The hour-long debate hosted by Arkansas PBS did not include issues that have dominated other campaigns nationwide, including abortion access and the Capitol Riot.

Sanders, who has vowed to use the office to fight President Joe Biden’s policies, has repeatedly invoked an education plan she recently released that calls for improving literacy rates. She also said she thinks the state can afford its income tax phase-out plan. Sanders did not release a detailed timeline for the tax cut plan.

“We have to do it responsibly, but we do it by growing our own economy and reducing the waste, fraud and abuse that exists in our government spending as it is now,” she said. declared.

During the debate, Jones touted his “PB&J” platform, which he says stands for early education, broadband and jobs. Jones expressed concern about the impact the income tax abolition could have on state services.

“The calculations have to add up,” he said. “You can’t eliminate 55% of state revenue and then not cut something.”

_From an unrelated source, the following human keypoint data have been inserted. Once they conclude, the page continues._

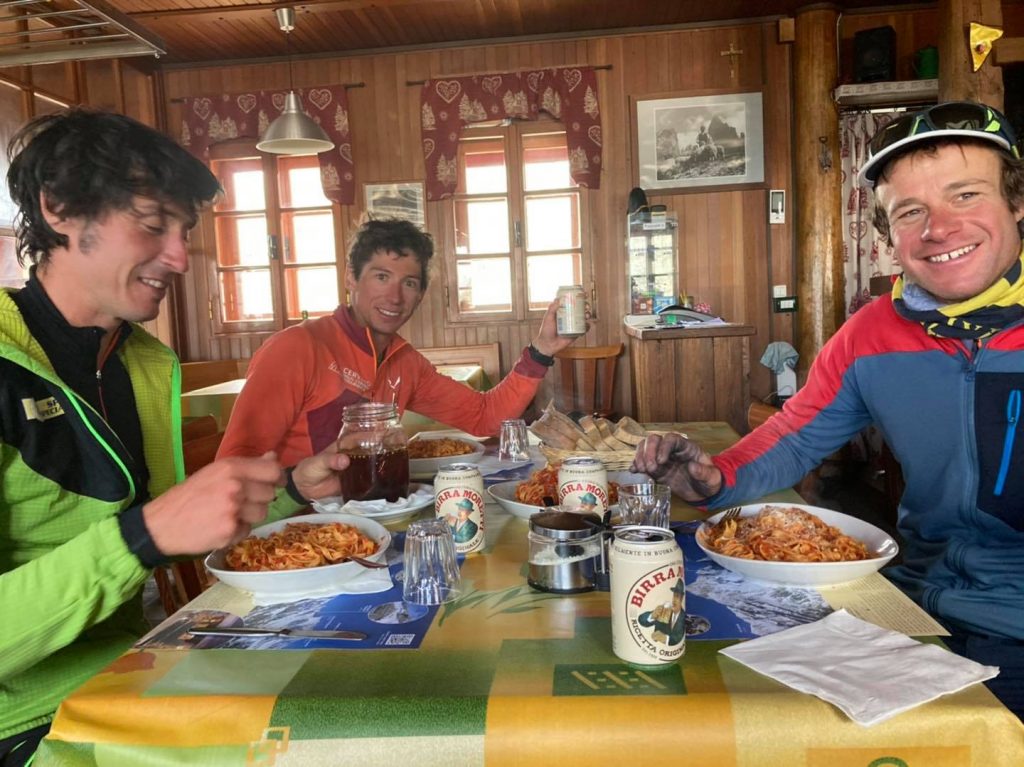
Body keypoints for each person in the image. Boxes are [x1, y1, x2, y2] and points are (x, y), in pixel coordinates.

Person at [633, 100, 1024, 718]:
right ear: (888, 234)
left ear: (1017, 203)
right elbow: (794, 435)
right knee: (708, 705)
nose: (939, 229)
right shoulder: (872, 333)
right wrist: (715, 478)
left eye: (966, 196)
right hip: (914, 605)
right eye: (910, 211)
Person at [0, 110, 348, 765]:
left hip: (138, 671)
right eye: (154, 224)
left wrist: (291, 492)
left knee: (354, 702)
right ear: (59, 208)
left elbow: (167, 528)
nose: (181, 257)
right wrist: (142, 534)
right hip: (31, 721)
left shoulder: (138, 361)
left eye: (184, 231)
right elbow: (145, 536)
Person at [217, 218, 579, 467]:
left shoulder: (405, 363)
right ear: (350, 279)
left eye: (408, 283)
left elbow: (484, 418)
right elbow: (236, 463)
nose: (394, 297)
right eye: (381, 276)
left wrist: (541, 351)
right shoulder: (296, 348)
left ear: (420, 294)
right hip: (299, 531)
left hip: (378, 519)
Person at [638, 579, 686, 646]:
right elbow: (641, 619)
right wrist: (652, 615)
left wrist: (665, 638)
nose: (674, 600)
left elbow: (678, 638)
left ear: (682, 599)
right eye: (674, 596)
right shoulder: (666, 611)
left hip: (669, 651)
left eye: (677, 596)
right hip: (655, 647)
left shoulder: (683, 616)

Sanders also said she would have enacted the state ban on gender-affirming care for minors, a ban that is the subject of a federal lawsuit this week. The Republican Legislature enacted the ban last year, overriding Hutchinson’s veto.

“Children are not capable of making such life-changing decisions,” Sanders said, likening the ban to the minimum age for driving, drinking or smoking licenses.

Arkansas was the first state to enact such a ban. Several medical groups, including the American Medical Association and the American Academy of Pediatrics, oppose the bans and experts say the treatments are safe if administered correctly.

Jones and Harrington said they both oppose the ban and that parents should have the right to make that decision.

“Are my children my children or do they belong to the government? Harington said.